Murray set for tough Gasquet test
If Andy Murray's previous matches against Richard Gasquet are anything to go by, then we can expect plenty more drama in Paris on Monday.
The world number four's back worries appear to be easing, which is just as well given the hurdles that stand in his way if he is to at least match last year's run to the French Open semi-finals.
The first one is Gasquet in the fourth round on Monday, with wall-like Spaniard David Ferrer and king of clay Rafael Nadal waiting in the wings.
Murray and Gasquet have met each six times, winning three each, with the Frenchman prevailing in their most recent match in Rome last month.
But it is two of their grand slam clashes that live long in the memory, with Murray twice fighting back from two sets to love down to win, firstly at Wimbledon in the fourth round in 2008 and then in the first round in Paris two years ago.
Recalling that clash, the Scot said: "It was a very good comeback. I remember him starting the match very, very well, and then I just managed to turn it around.
"I wouldn't necessarily see myself as the favourite for the match. Obviously he beat me a couple of weeks ago. He's going to have the crowd behind him. Right now this has probably been his best surface.
"So it's going to be a tough match. But when I played him here last time, I hung in, I fought really hard. When he plays well, he's a very, very tough guy to beat. He plays some unbelievable shots."
Gasquet's weakness has always been mental rather than technical, but there have been signs this week he may finally be ready to live up to his billing.
He came through a tough second-round clash against another of the game's prodigious talents, Grigor Dimitrov, who spent the second half of the match battling cramp after a 36-shot rally that left Gasquet vomiting on court.
On Saturday he took on German veteran Tommy Haas and, after losing the first set on a tie-break, was in such good form that he won the last 14 games.
Gasquet is not putting too much pressure on himself against Murray, though, saying: "I think it's always better to play him on clay than on grass. But he's in the top four and has been for quite a while. So I'm not the favourite.

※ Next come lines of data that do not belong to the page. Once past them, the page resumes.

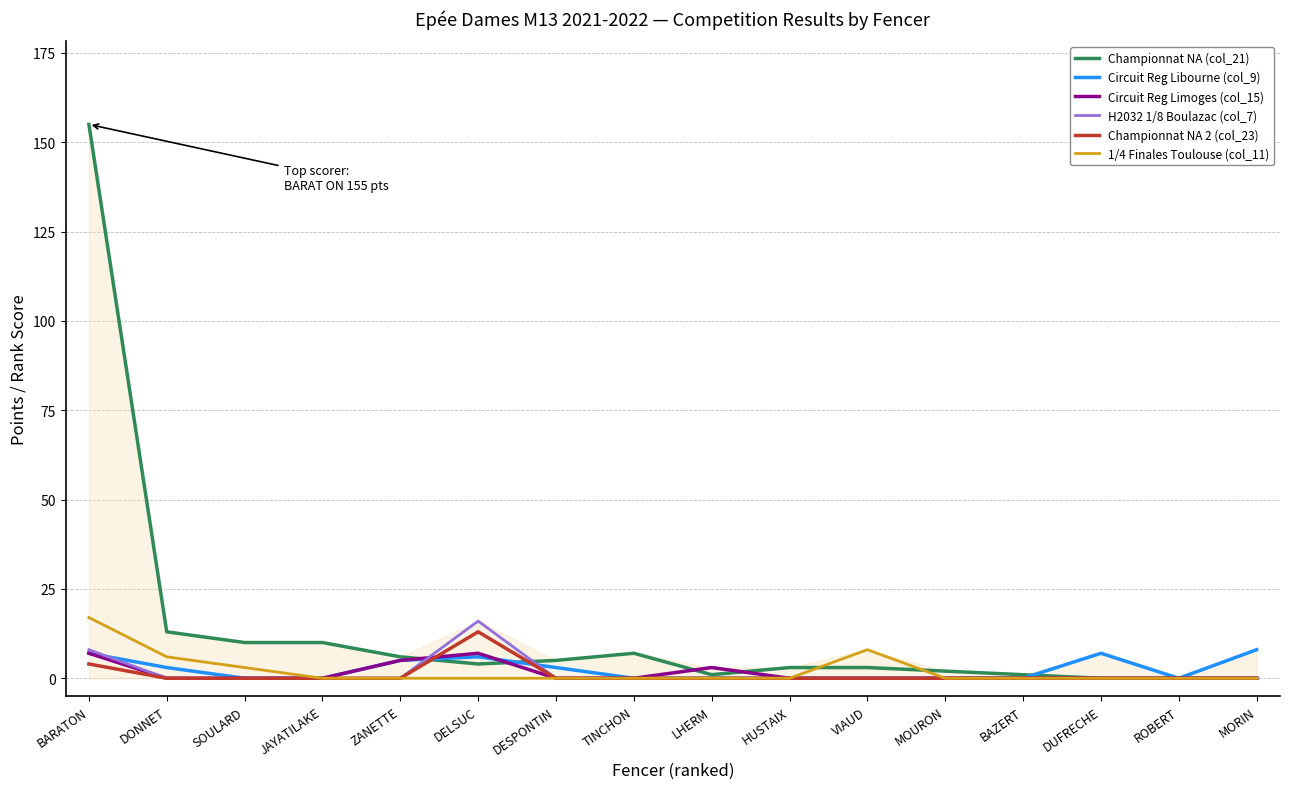

At which label does H2032 1/8 Boulazac (col_7) reach its peak?

DELSUC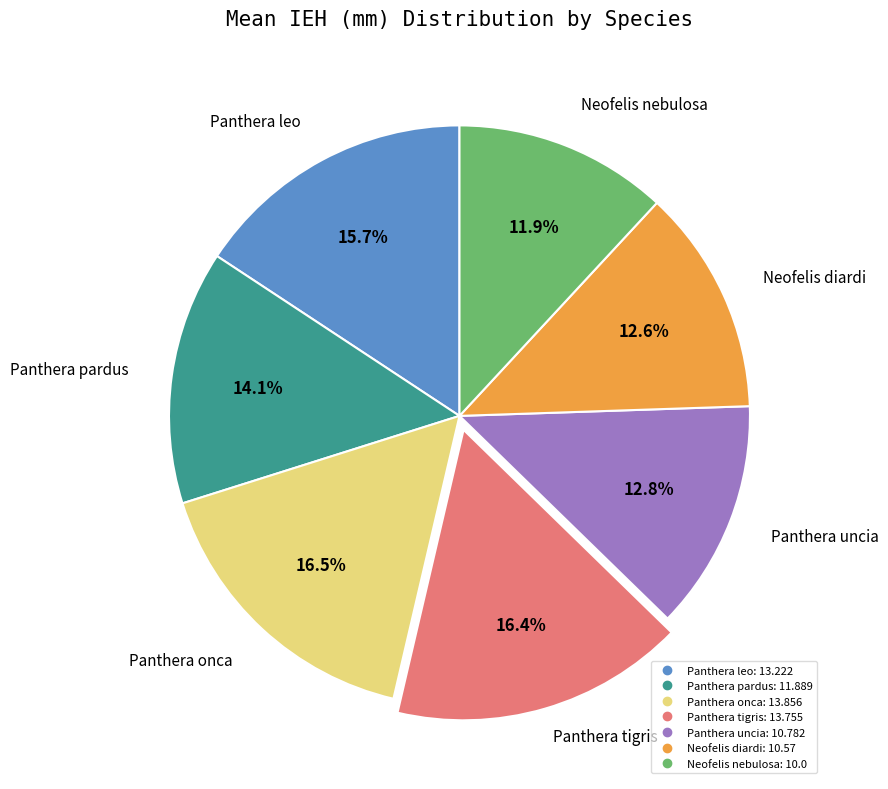

Which slice is the smallest?

Neofelis nebulosa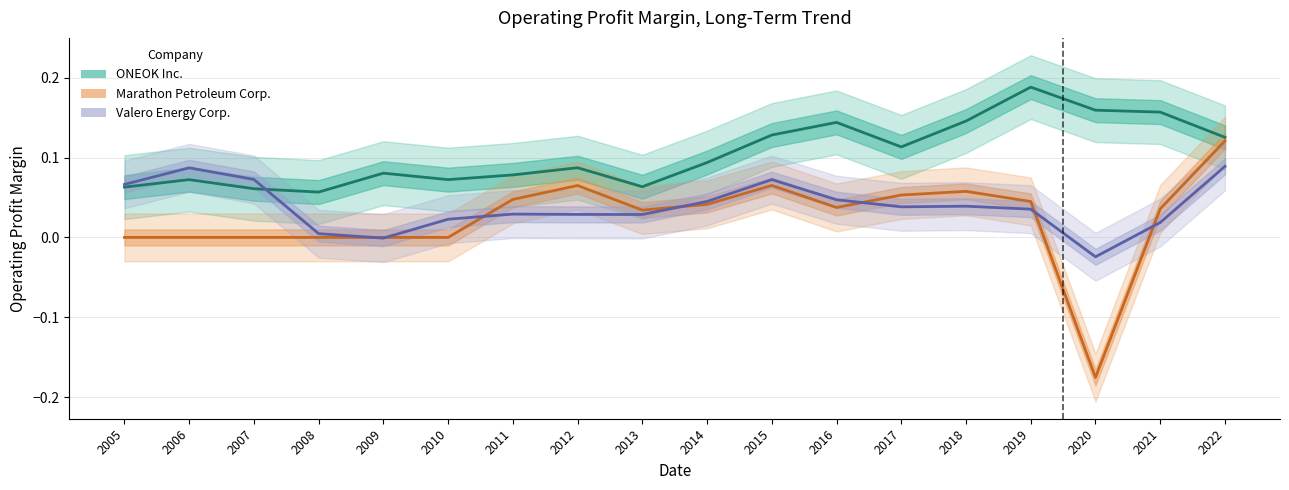

What are all the series names shown in the legend?

ONEOK Inc., Marathon Petroleum Corp., Valero Energy Corp.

"But it's up to me to play a big match, to play inside the court, which is what I managed to do in Rome during the third set. I'll be playing on a big court. I have the crowd, and I have to give everything to have no regrets."
All eyes were on Murray's back on Saturday after the spasm that almost put paid to his hopes in round two, but fears were quickly allayed and he came through with the minimum of fuss against Santiago Giraldo.
Ivan Lendl is in Murray's box for a second grand slam after helping the 25-year-old reach the last four at the Australian Open.
Much has been made of the similarities between the pair, particularly a sense of humour many casual observers imagined was entirely absent.
But it is Lendl's straight talking that has most impressed Murray in the six months they have worked together.
The Scot said: "We will go for lunch or dinner together a couple of times a week, just me and him, just to talk about all sorts of different things, which I haven't really done in the past with people I've worked with.
"The one thing that's nice about working with him is that if you have a problem, he's a very easy person to talk to about it, because he doesn't get offended.
"I think nowadays a lot of people get a bit oversensitive. If he has a problem with me, he comes and tells me, it's nice."
Lendl was renowned as the ultimate competitor in a career that brought him eight grand slam titles, and Murray got a taste of that on Saturday when the pair bumped into John McEnroe, one of Lendl's big rivals in the 1980s.
"I would say within 10 seconds they were setting up a bike ride against each other," said a smiling Murray. "And then, McEnroe was saying, 'When are we going to play? When are we going to do an exhibition?'
"They're both just very competitive people. It was nice to see. I was listening to every word."